Unable to access mounted GCS bucket from within Vertex AI Jupyter Notebook

1.1k Views Asked by At

I've mounted a GCS bucket within a Vertex AI notebook using the following commands:


MY_BUCKET=cloud-ai-platform-a013866a-a18a-470f-9d35-f485abb17e82

cd ~/

mkdir -p gcs

gcsfuse --implicit-dirs --rename-dir-limit=100 --disable-http2 --max-conns-per-host=100 $MY_BUCKET "/home/jupyter/gcs"

Within the terminal I can do ls gcs/ and get a list of the directories within the mounted bucket (test uncorrupted_split_heightmaps), but when I try to access these directories from within a Jupyter Notebook, they cannot be found.
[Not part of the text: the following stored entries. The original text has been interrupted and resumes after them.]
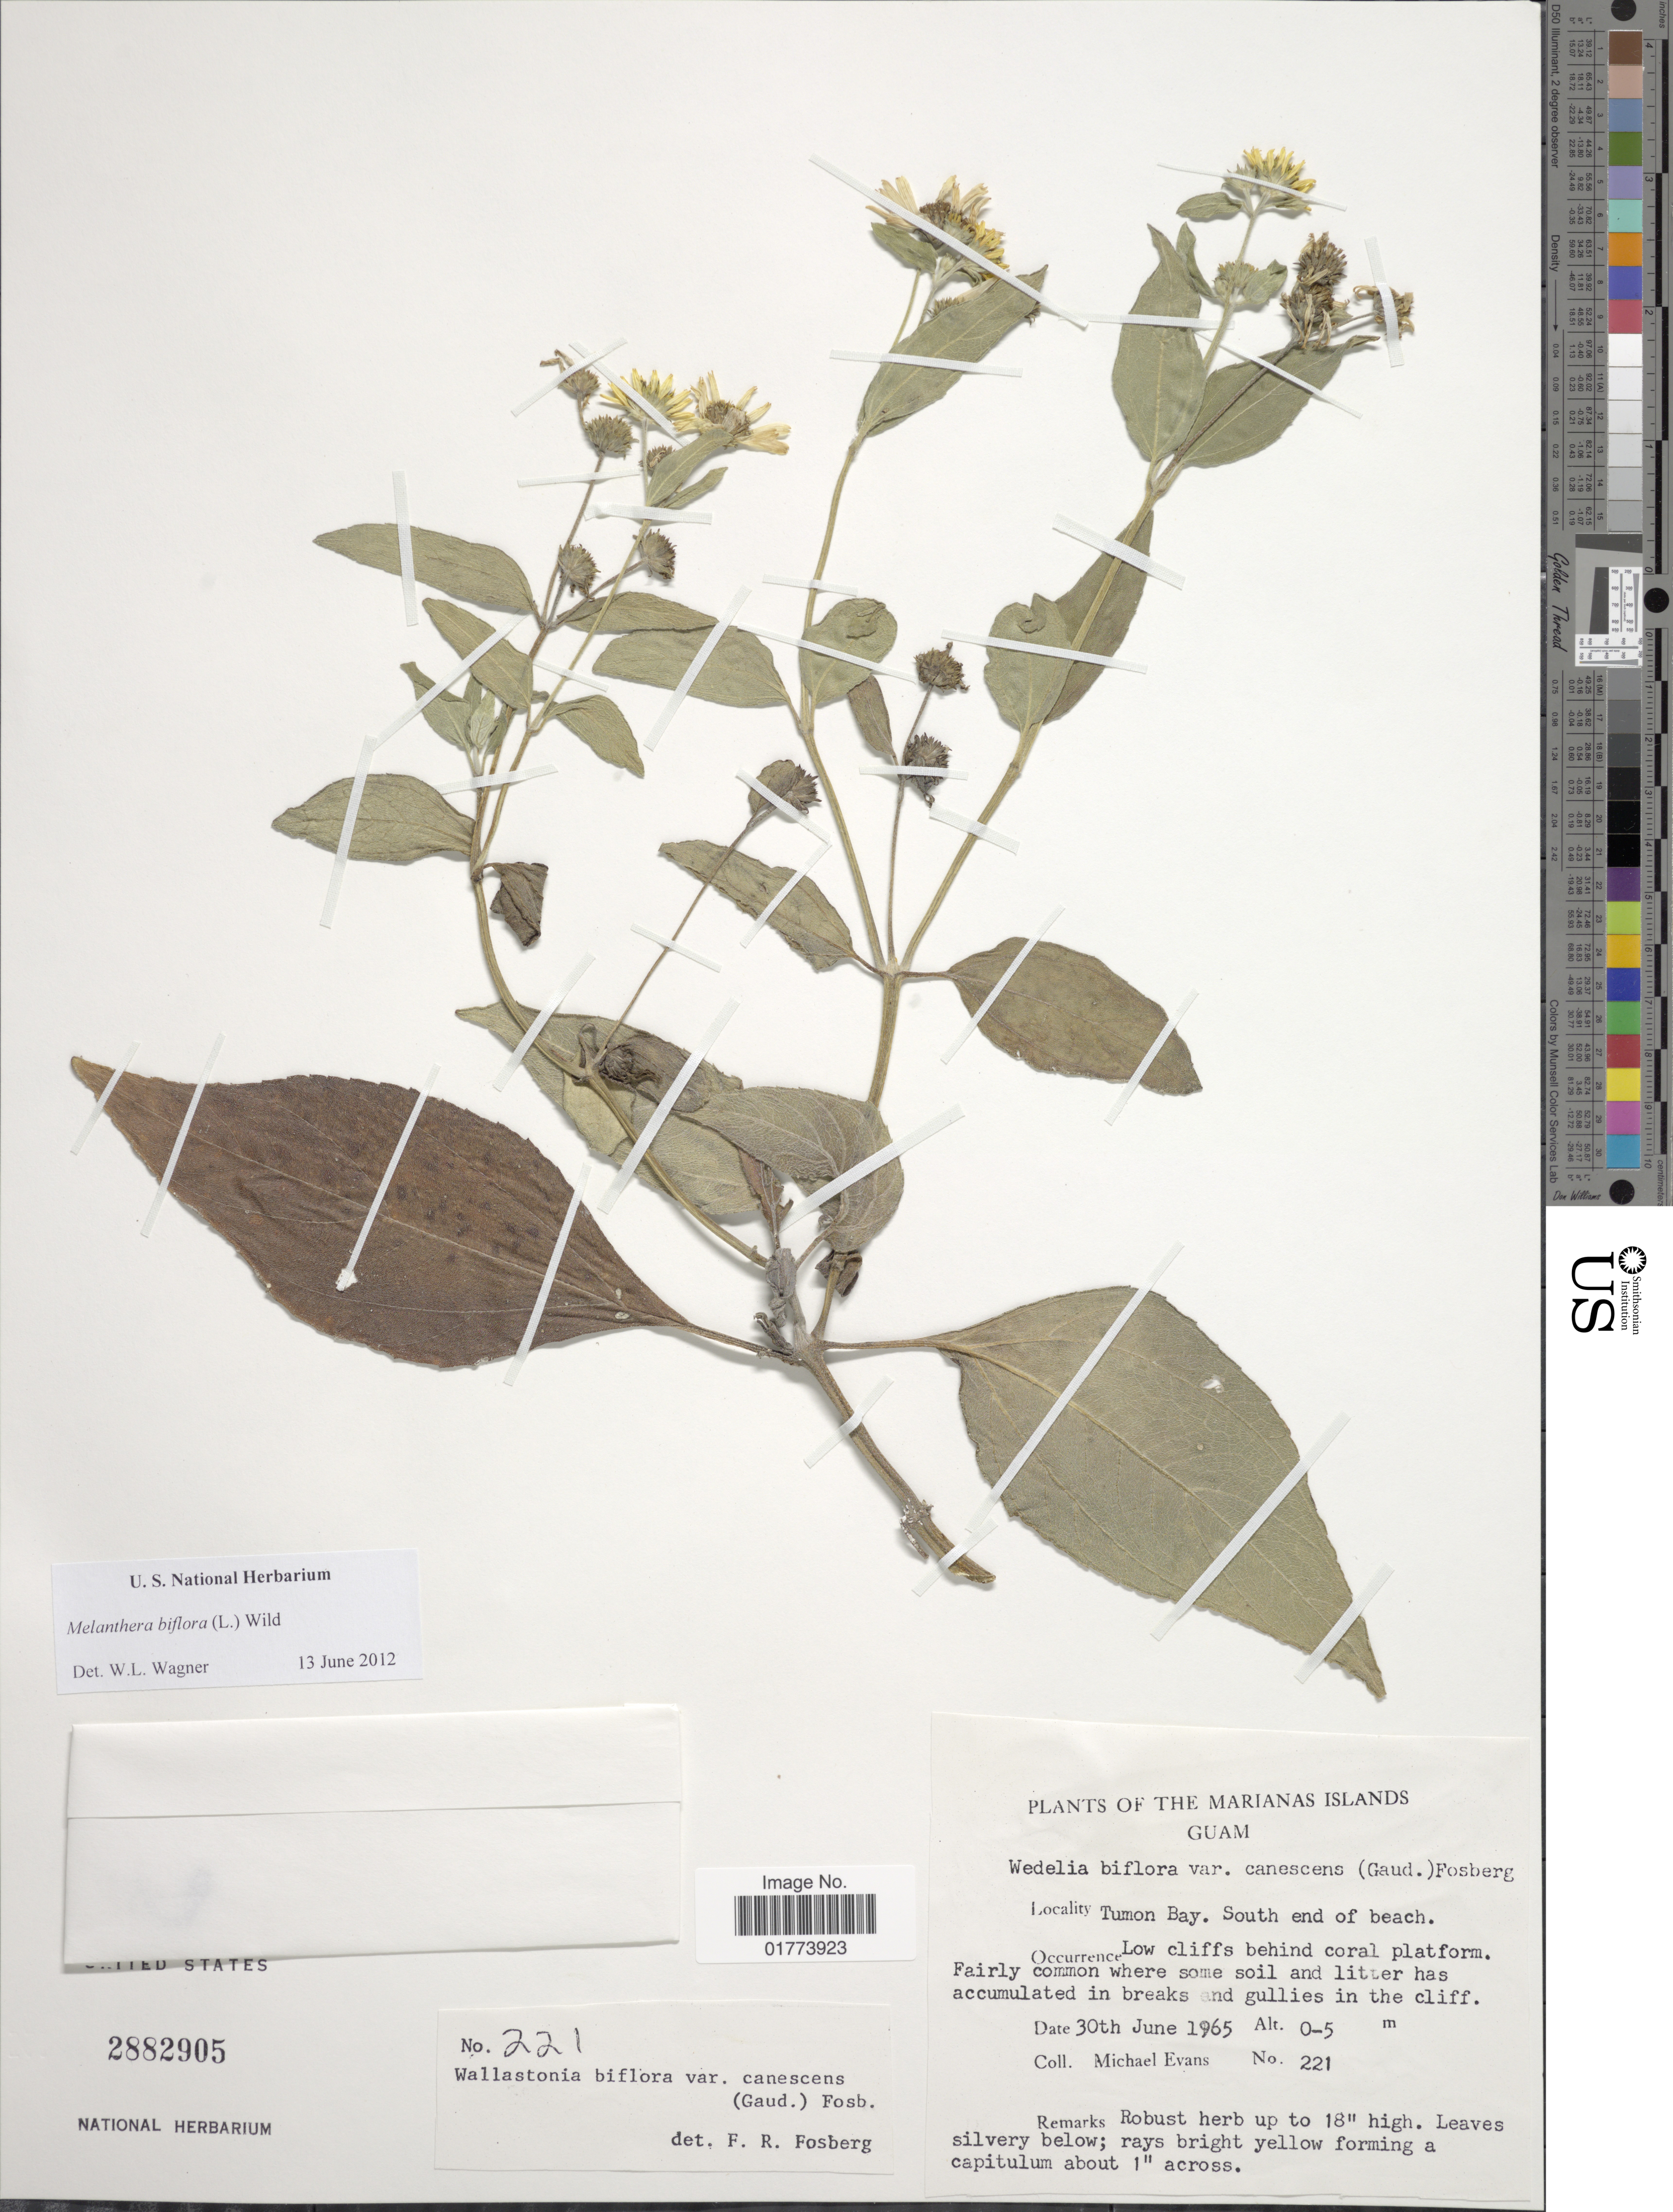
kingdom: Plantae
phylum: Tracheophyta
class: Magnoliopsida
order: Asterales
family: Asteraceae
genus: Wollastonia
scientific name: Wollastonia uniflora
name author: (Willd.) Orchard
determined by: Wagner, W. L., (BOT), Smithsonian Institution - National Museum of Natural History (UNITED STATES)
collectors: M. Evans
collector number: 221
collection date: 1965-06-30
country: Guam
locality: Marianas Islands, Guam, Tumon Bay, South end of beach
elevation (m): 0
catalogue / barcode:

Running the following code within a Jupyter Notebook:

import os
print(os.listdir('../gcs'))

gives the output:

[]

instead of the expected output:

[test, uncorrupted_split_heightmaps]

And

from tensorflow.keras.preprocessing.image import ImageDataGenerator
idg = ImageDataGenerator()
heightmap_iterator = idg.flow_from_directory('../gcs/test', 
                                             target_size = (256, 256), 
                                             batch_size = 8,
                                             color_mode = 'grayscale',
                                             classes = [''])

gives the output:

Found 0 images belonging to 1 classes.

instead of the expected output:

Found 732458 images belonging to 1 classes.

How can I access the mounted GCS bucket from within a Jupyter Notebook?

2

There are 2 best solutions below

0
On

Alishan's answer is right. I just wanted to add that if you are using managed notebooks, you might no longer need gcsfuse since you can already view and access the cloud storage buckets using the "Browse GCS" button found on the far left as mentioned in the documentation1

You can simply path to the objects in those buckets (e.g. images) in Jupyter notebook using the cloud storage pathing (gs://{name of bucket}/{directory}). In your example, the path might be 'gs://cloud-ai-platform-a013866a-a18a-470f-9d35-f485abb17e82/gcs/test'

1
On

Try using the user managed notebook instead of managed notebook. That resolved the issue for me.